The money that is going to MundoFox— the broadcast competitor to Univision and Telemundo that News Corp. and RCN are launching this month—“definitely is money that we channeled from other broadcast options,” Dennis says. Having another player in the market “makes everybody work hard for the dollars.”
Lou LaTorre, president of cable ad sales for Fox Networks Group, says MundoFox has more than doubled its budget targets for the upfront and will have more than 50 upfront advertisers on the air, including charter sponsors Toyota, L’Oreal and T-Mobile. “We knew the marketplace would embrace it, but they’re spooning it. They just love this brand,” LaTorre says.
The new network is taking a bite out of a large and growing market. Last year’s Spanish-language broadcast upfront generated sales of about $2 billion, according to David Joyce, analyst at Miller Tabak + Co.
Buyers say MundoFox is offering more flexibility than established networks.

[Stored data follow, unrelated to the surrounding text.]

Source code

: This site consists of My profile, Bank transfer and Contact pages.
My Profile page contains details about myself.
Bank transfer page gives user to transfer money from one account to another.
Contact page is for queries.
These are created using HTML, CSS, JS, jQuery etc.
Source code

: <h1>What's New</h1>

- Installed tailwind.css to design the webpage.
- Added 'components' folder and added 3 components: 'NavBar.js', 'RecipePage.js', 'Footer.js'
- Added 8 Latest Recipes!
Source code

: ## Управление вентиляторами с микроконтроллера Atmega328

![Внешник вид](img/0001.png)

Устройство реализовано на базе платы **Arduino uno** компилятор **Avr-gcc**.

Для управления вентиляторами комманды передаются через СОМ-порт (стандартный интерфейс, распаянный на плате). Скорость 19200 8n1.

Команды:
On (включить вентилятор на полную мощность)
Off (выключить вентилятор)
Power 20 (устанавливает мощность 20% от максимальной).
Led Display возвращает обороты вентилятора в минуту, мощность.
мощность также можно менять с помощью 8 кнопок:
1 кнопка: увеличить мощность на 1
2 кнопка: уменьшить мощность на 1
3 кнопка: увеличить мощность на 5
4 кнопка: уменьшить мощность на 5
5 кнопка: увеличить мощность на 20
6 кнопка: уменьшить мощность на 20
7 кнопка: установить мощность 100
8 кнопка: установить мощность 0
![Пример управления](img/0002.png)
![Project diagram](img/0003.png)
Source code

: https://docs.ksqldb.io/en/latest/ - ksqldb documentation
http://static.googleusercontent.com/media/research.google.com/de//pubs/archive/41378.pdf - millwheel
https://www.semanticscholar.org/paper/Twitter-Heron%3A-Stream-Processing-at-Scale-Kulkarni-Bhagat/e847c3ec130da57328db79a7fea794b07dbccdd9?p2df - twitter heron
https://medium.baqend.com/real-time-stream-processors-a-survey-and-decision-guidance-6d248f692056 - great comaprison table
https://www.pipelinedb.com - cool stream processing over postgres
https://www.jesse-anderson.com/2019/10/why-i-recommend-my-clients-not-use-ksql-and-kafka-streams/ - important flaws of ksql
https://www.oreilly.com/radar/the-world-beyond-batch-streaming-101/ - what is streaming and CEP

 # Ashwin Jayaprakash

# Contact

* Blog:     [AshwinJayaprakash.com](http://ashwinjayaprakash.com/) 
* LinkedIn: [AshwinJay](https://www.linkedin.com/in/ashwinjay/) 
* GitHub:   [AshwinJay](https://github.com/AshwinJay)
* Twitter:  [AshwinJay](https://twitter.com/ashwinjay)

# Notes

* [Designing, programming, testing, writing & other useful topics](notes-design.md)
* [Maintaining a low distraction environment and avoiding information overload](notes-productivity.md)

Getting in on the ground floor with a new network means clients get good prices. But MundoFox is offering other benefits as well. The network will allow advertisers to run commercials in either Spanish or English, something the more traditional Hispanic broadcast networks resist, says Lia Silkworth, senior VP, managing director at Tapestry, a multicultural division of SMG Group.

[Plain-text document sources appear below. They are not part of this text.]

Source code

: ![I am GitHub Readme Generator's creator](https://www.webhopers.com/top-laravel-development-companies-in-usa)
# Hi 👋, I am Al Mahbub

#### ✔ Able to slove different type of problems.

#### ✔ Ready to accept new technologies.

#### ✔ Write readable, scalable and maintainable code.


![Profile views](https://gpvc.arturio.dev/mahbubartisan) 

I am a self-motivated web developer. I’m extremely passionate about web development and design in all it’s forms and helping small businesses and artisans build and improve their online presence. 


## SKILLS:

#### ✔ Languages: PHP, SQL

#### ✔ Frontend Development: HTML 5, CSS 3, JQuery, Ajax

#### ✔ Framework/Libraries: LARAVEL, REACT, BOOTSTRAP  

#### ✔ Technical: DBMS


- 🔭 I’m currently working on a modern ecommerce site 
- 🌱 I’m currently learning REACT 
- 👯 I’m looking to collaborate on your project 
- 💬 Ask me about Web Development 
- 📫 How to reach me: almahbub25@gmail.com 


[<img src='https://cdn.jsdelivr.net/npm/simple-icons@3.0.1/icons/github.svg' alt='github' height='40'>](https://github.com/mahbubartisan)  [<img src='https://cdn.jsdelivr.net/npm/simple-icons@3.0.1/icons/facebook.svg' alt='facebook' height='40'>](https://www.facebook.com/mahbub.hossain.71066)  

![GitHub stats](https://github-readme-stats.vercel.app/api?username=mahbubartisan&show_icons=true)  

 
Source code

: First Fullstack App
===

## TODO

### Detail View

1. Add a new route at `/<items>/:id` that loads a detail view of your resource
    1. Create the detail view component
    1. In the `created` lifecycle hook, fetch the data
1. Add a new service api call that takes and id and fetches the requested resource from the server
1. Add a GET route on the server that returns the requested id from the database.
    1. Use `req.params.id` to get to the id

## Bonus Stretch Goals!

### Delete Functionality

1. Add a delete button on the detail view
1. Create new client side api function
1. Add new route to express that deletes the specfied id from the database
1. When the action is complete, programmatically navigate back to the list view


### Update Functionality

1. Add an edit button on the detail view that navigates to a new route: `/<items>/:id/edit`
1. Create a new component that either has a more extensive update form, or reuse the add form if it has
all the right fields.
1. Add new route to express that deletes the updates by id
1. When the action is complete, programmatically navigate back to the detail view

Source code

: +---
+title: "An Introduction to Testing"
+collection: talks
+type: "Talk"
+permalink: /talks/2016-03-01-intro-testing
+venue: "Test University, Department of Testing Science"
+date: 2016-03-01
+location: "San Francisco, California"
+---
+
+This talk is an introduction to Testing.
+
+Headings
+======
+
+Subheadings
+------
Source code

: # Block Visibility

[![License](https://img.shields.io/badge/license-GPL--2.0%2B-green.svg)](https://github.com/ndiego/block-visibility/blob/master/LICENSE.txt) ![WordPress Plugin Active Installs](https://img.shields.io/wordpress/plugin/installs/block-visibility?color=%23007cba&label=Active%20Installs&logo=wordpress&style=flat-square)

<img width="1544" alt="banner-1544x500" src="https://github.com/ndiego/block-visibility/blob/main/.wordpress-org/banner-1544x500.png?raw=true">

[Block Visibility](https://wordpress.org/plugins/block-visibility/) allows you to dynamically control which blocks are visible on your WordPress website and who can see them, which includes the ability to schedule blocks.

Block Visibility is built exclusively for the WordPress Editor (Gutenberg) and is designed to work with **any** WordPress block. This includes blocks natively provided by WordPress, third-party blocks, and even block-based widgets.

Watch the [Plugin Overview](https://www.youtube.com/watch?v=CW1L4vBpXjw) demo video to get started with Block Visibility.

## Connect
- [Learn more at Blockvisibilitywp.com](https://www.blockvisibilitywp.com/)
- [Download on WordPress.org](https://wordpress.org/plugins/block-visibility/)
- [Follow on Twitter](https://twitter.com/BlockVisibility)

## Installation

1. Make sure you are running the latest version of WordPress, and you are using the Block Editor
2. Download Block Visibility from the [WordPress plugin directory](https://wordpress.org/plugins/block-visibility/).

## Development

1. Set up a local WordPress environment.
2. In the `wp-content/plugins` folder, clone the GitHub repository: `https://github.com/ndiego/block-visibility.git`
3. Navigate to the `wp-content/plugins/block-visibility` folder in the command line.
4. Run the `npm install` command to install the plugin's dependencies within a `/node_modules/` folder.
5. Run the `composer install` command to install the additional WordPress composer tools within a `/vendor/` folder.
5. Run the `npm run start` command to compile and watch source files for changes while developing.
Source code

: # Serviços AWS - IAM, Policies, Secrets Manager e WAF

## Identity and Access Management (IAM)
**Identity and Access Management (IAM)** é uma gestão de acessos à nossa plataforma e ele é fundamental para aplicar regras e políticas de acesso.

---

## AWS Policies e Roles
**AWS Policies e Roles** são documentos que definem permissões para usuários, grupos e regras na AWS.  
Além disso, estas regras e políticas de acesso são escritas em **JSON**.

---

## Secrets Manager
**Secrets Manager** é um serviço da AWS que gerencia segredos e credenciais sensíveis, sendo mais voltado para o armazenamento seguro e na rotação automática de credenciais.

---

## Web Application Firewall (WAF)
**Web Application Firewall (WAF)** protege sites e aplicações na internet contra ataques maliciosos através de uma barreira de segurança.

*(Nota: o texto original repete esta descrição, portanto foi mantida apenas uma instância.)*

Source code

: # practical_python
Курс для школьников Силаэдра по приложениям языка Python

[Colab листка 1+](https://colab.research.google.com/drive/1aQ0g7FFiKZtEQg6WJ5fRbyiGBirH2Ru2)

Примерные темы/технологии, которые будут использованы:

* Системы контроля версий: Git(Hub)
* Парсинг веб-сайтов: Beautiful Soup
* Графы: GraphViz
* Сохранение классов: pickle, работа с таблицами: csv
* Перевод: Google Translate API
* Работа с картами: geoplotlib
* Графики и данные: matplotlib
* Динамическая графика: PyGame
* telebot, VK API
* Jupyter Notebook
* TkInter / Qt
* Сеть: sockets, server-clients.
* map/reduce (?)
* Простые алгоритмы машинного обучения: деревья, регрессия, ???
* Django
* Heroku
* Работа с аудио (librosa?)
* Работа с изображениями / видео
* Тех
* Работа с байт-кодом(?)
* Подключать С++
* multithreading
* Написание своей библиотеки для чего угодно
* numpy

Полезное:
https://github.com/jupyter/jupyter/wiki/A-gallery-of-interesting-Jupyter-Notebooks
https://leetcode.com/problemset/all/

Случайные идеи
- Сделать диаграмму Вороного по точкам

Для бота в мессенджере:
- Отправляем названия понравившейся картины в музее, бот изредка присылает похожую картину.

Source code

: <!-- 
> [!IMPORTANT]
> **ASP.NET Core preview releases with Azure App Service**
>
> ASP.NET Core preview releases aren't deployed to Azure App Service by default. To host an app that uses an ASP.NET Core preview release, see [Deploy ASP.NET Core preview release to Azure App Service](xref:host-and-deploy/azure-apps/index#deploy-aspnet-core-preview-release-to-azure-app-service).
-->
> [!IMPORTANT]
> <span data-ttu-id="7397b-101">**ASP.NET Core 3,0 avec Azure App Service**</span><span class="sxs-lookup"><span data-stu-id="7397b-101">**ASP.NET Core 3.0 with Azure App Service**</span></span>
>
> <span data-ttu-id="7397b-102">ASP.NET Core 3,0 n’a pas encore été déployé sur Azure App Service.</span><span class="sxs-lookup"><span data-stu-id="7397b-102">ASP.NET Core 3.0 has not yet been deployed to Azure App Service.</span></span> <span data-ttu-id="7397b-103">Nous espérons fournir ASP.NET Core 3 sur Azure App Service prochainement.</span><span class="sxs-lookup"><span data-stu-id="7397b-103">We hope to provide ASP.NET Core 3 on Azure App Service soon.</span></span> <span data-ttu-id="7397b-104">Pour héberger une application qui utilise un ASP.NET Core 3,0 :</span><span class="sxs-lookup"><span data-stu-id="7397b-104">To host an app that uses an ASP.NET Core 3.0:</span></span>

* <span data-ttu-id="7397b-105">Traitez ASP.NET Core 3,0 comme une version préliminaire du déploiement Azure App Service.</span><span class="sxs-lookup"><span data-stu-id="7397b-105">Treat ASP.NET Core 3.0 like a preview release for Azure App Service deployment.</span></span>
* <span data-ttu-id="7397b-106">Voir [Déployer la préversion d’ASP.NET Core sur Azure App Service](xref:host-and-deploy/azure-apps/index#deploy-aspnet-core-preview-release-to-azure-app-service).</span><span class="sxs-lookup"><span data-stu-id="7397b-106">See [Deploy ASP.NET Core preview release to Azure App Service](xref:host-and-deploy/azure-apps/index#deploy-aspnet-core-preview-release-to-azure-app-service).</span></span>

MundoFox will also start out subscribed to Nielsen and guarantee ratings comparable to competitors, Silkworth says. It is also offering daypart guarantees.

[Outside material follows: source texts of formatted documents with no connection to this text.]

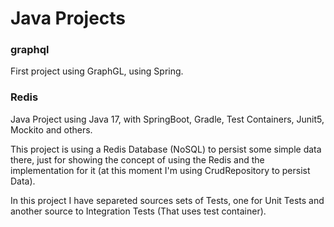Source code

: # Java Projects

### graphql

First project using GraphGL, using Spring.


### Redis

Java Project using Java 17, with SpringBoot, Gradle, Test Containers, Junit5, Mockito and others.

This project is using a Redis Database (NoSQL) to persist some simple data there, just for showing the concept of using the Redis and the implementation for it (at this moment I'm using CrudRepository to persist Data).

In this project I have separeted sources sets of Tests, one for Unit Tests and another source to Integration Tests (That uses test container).
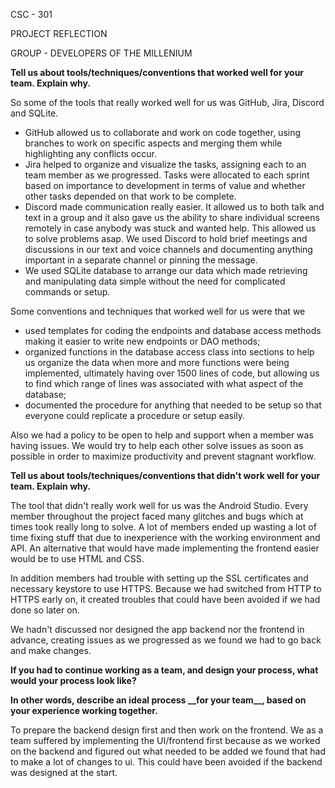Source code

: CSC - 301

PROJECT REFLECTION

GROUP - DEVELOPERS OF THE MILLENIUM

**Tell us about tools/techniques/conventions that worked well for your team. Explain why.**

So some of the tools that really worked well for us was GitHub, Jira, Discord and SQLite.

- GitHub allowed us to collaborate and work on code together, using branches to work on specific aspects and merging them while highlighting any conflicts occur.
- Jira helped to organize and visualize the tasks, assigning each to an team member as we progressed.  Tasks were allocated to each sprint based on importance to development in terms of value and whether other tasks depended on that work to be complete.
- Discord made communication really easier.  It allowed us to both talk and text in a group and it also gave us the ability to share individual screens remotely in case anybody was stuck and wanted help.  This allowed us to solve problems asap.  We used Discord to hold brief meetings and discussions in our text and voice channels and documenting anything important in a separate channel or pinning the message.
- We used SQLite database to arrange our data which made retrieving and manipulating data simple without the need for complicated commands or setup.

Some conventions and techniques that worked well for us were that we

- used templates for coding the endpoints and database access methods making it easier to write new endpoints or DAO methods;
- organized functions in the database access class into sections to help us organize the data when more and more functions were being implemented, ultimately having over 1500 lines of code, but allowing us to find which range of lines was associated with what aspect of the database;
- documented the procedure for anything that needed to be setup so that everyone could replicate a procedure or setup easily.

Also we had a policy to be open to help and support when a member was having issues.  We would try to help each other solve issues as soon as possible in order to maximize productivity and prevent stagnant workflow.



**Tell us about tools/techniques/conventions that didn&#39;t work well for your team. Explain why.**

The tool that didn&#39;t really work well for us was the Android Studio.  Every member throughout the project faced many glitches and bugs which at times took really long to solve.  A lot of members ended up wasting a lot of time fixing stuff that due to inexperience with the working environment and API.  An alternative that would have made implementing the frontend easier would be to use HTML and CSS.

In addition members had trouble with setting up the SSL certificates and necessary keystore to use HTTPS.  Because we had switched from HTTP to HTTPS early on, it created troubles that could have been avoided if we had done so later on.

We hadn&#39;t discussed nor designed the app backend nor the frontend in advance, creating issues as we progressed as we found we had to go back and make changes.



**If you had to continue working as a team, and design your process, what would your process look like?**

**In other words, describe an ideal process \_\_for your team\_\_, based on your experience working together.**

To prepare the backend design first and then work on the frontend.  We as a team suffered by implementing the UI/frontend first because as we worked on the backend and figured out what needed to be added we found that had to make a lot of changes to ui.  This could have been avoided if the backend was designed at the start.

And as a new network, it’s coming to the market with a slate of familiar programming from RCN that has drawn big ratings before.
“I don’t know that we’re seeing it as completely unproven,” Silkworth says. “It strengthens our marketplace to have more choices, especially when it’s a network coming on board that’s backed by News Corp.”
Conill’s Dennis also likes the network’s programming plans. “One of the things we hear from Hispanics oftentimes is that they would have watched more Spanishlanguage television if the production quality were a little bit higher,” he says.
Dennis says MundoFox is looking for more ways to integrate clients with programming. “They’re very open to thinking about commercial time in a different way outside of the traditional 30-second, 15-second delivery systems,” he says.
Tom Maney, senior VP of advertising sales at Fox Hispanic Media, says MundoFox has aimed to work in a collaborative way with advertisers.
Maney says the network will start running advertising on Aug 12. The first spot belongs to 20th Century Fox for its film Won’t Back Down. “We’re doing some really innovative stuff with 20th Century Fox,” Maney says.
Upfront deals go into effect Oct. 1, but MundoFox will start running sponsors’ spots before that for free, Maney says: “We’re going to start to bonus them to say thank you.”